Excerpt >>
5

I'm working on some Java code that will eventually be used within an app server to access some really big files (over 1GB, under 20GB), possibly hosted on an NFS share. Servicing an individual request will involve doing this:

  1. Find the large file I need to read
  2. Navigate to a random point in that file
  3. Read bytes from that file (usually under 1MB)
  4. Return those bytes

I have some happy simple POC code at the moment that simply opens a new read-only file and the closes it:

RandomAccessFile raf=new RandomAccessFile(myFileName, "r");
try{
   byte[] buffer = new byte[size];
   raf.seek(position);
   raf.reafFully(buffer);
   return buffer;
}
finally{
   raf.close();
}

I'm wondering if this is an elegantly simple approach that should work really well, or a foolishly simplistic approach which will have a lot of problems under heavy load (and perhaps I need to make a thread-safe pool of readers, etc). Obviously testing that assumption would be best, but I was wondering if there were any best practices or known issues with either approach. So far I haven't been able to figure out very much googling...

Thanks!

PS. It's not clear yet whether the final version of this would be hosted on Windows or *nix. It's also not clear how the large files would be shared. PPS. The app servers are likely to be configured in a cluster, so two different app servers might need to read the same large shared file at the same time.

Required work >>
1 – Rename "buffer" to "chunk" in the forum question about reading large files in Java, and give its text from "I have some" to "very much googling..." with that change.
2 – Write what comes next in the forum question about reading large files in Java, starting after its last sentence.

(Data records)
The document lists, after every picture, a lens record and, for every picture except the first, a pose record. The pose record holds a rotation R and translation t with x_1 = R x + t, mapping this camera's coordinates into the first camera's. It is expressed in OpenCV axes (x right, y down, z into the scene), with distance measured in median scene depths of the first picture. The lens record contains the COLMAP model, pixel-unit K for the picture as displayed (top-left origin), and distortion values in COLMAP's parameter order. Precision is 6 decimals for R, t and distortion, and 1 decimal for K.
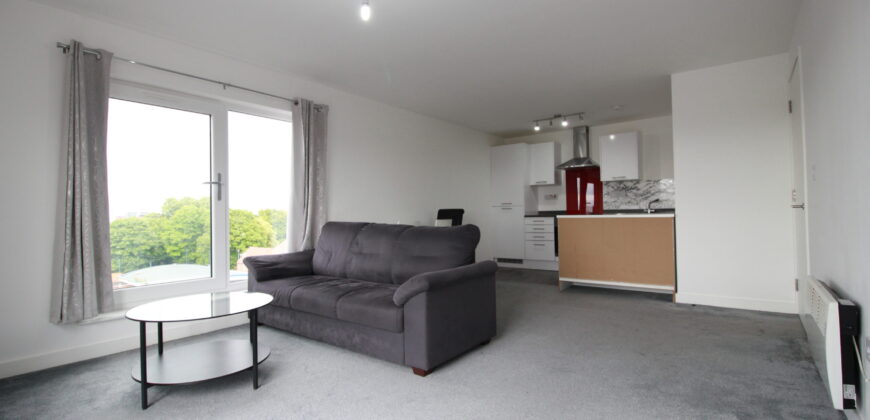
lens RADIAL K [[405.1, 0, 434.5], [0, 405.1, 210.3], [0, 0, 1]] dist [-0.005005, -0.000973]
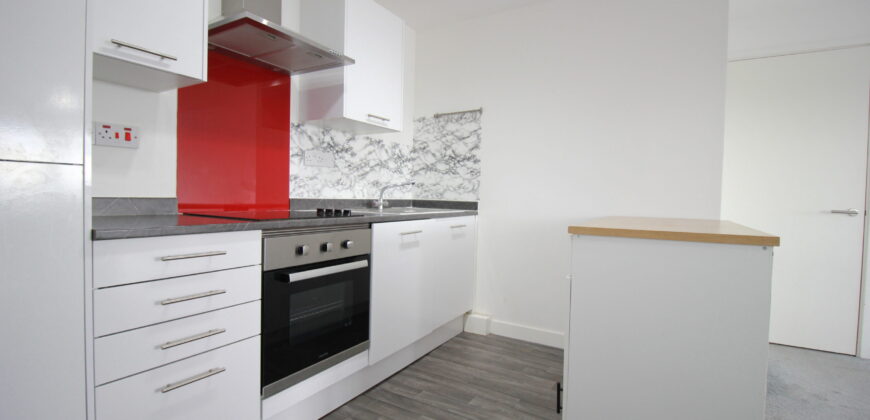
lens RADIAL K [[405.1, 0, 432.6], [0, 405.1, 206.4], [0, 0, 1]] dist [-0.005005, -0.000973]
pose [[-0.106412, -0.011637, 0.994254, 0.060414], [-0.032015, 0.999453, 0.008272, -0.001765], [-0.993807, -0.030951, -0.106726, 0.940758]]
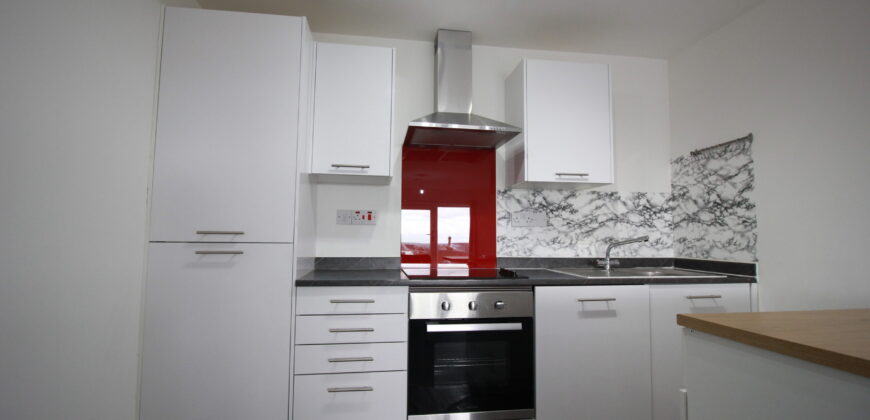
lens RADIAL K [[405.1, 0, 435.5], [0, 405.1, 207.9], [0, 0, 1]] dist [-0.005005, -0.000973]
pose [[0.702697, 0.073511, 0.707681, 0.100716], [-0.028419, 0.996754, -0.075319, -0.018539], [-0.710921, 0.032815, 0.702506, 0.789182]]
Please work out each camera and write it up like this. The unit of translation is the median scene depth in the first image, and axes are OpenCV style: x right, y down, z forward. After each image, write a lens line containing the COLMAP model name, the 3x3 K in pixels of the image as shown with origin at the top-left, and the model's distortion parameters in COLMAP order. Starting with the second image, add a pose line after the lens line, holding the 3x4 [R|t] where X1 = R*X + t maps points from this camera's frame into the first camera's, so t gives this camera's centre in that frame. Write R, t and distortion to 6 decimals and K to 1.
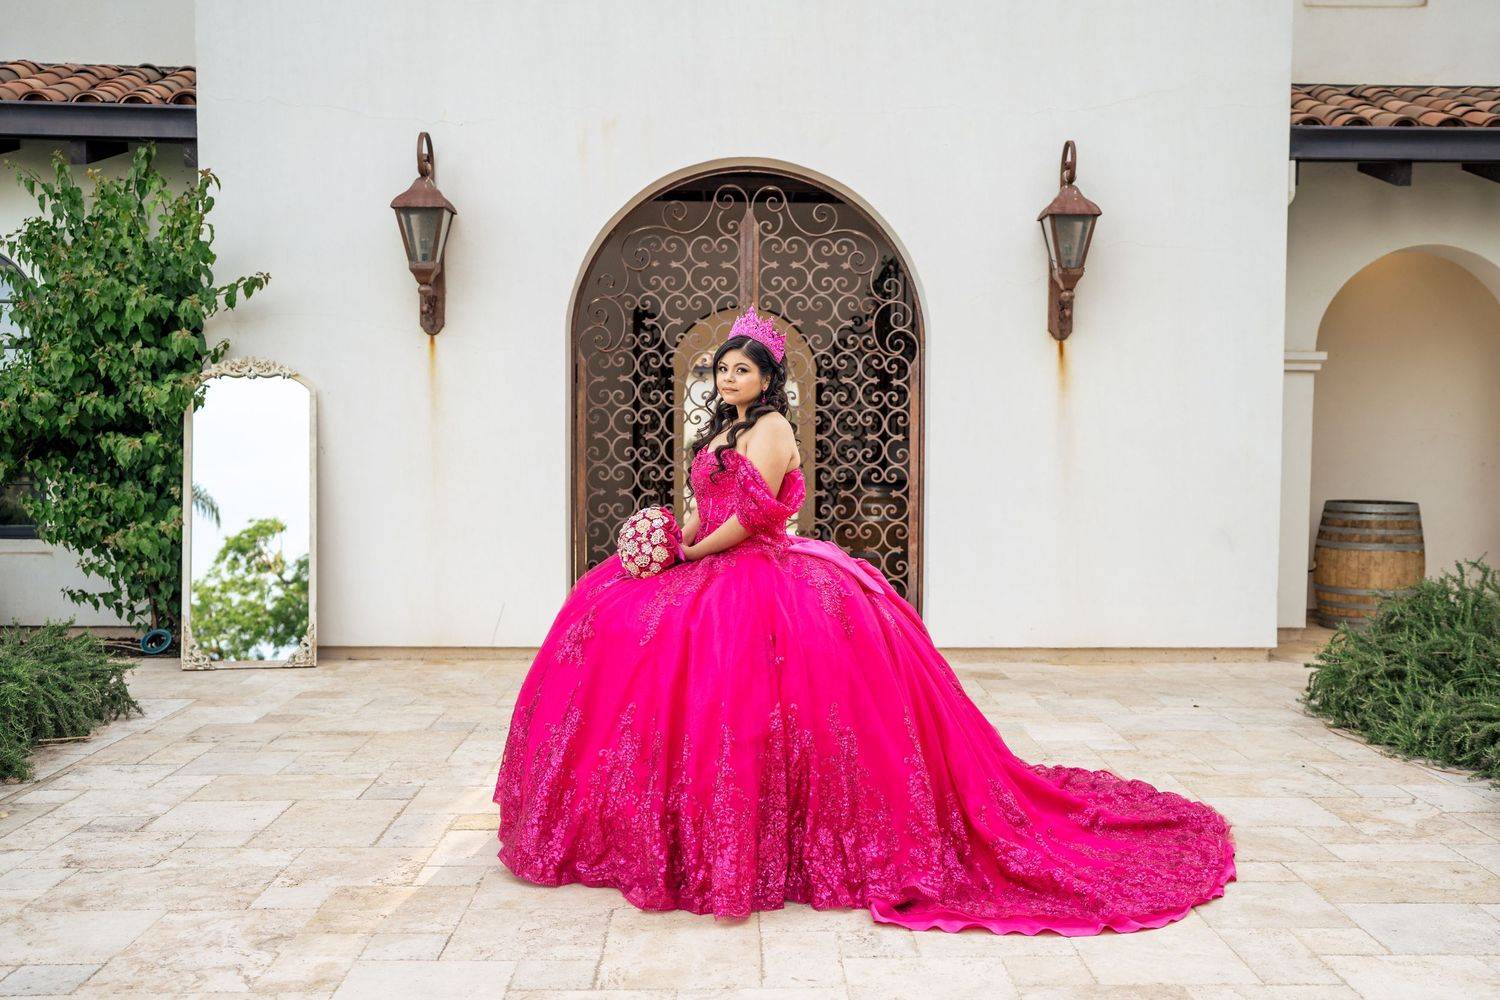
lens RADIAL K [[1490.0, 0, 756.9], [0, 1490.0, 505.2], [0, 0, 1]] dist [-0.024109, 0.000000]
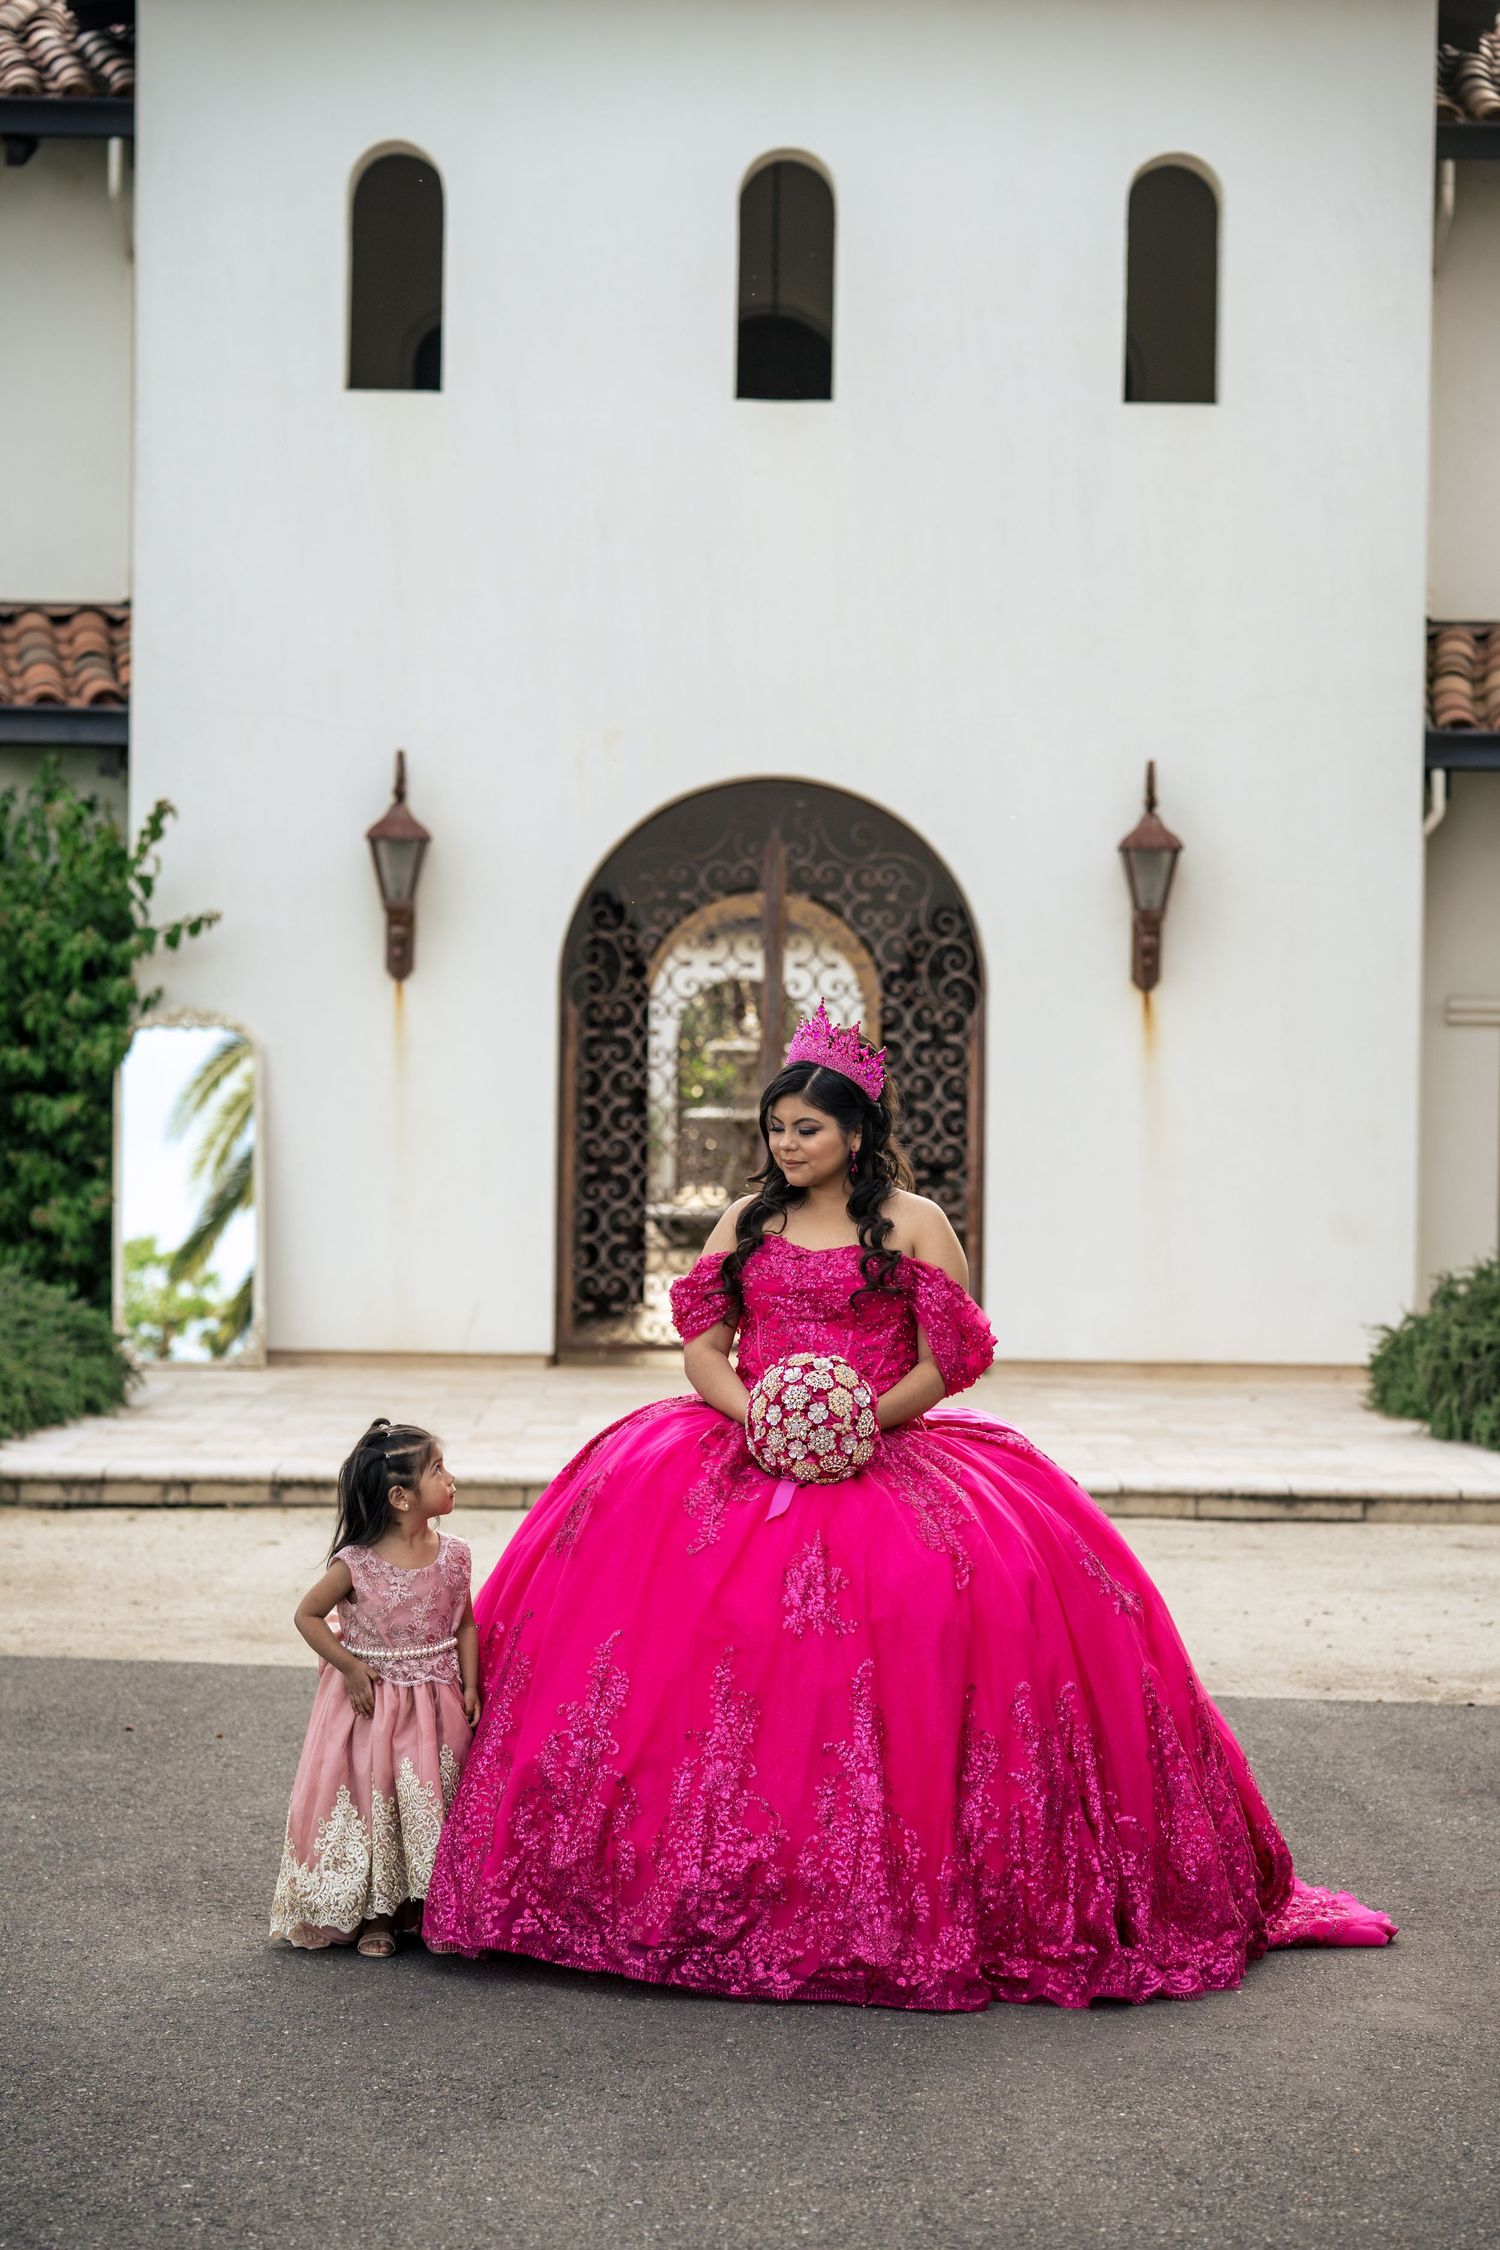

Your written answers >>
1 –
I have some happy simple POC code at the moment that simply opens a new read-only file and the closes it:

RandomAccessFile raf=new RandomAccessFile(myFileName, "r");
try{
   byte[] chunk = new byte[size];
   raf.seek(position);
   raf.reafFully(chunk);
   return chunk;
}
finally{
   raf.close();
}

I'm wondering if this is an elegantly simple approach that should work really well, or a foolishly simplistic approach which will have a lot of problems under heavy load (and perhaps I need to make a thread-safe pool of readers, etc). Obviously testing that assumption would be best, but I was wondering if there were any best practices or known issues with either approach. So far I haven't been able to figure out very much googling...

2 –
Dave
  • 1,036
  • 9
  • 10
  • 1
    looks fine to me. you can't get any faster than that, unless you cache the file on local disk or in memory – irreputable Nov 29 '12 at 15:30
  • So the cost of opening and releasing file handles is negligible? Even across, say, an NFS share? – Dave Nov 29 '12 at 17:08
  • that's probably not negligible, even on local files. if it's a concern, you can keep a pool of handles. or, keep 1 `FileChannel` open, read it concurrently by `read(dst,position)` – irreputable Nov 29 '12 at 20:18

1 Answers1

2

Another option is java NIO, namely FileChannel. FileChannel is also navigable and it may be faster than RandomAccessFile because it can work with so called direct buffers. It's got some more interesting features, eg it is interruptible.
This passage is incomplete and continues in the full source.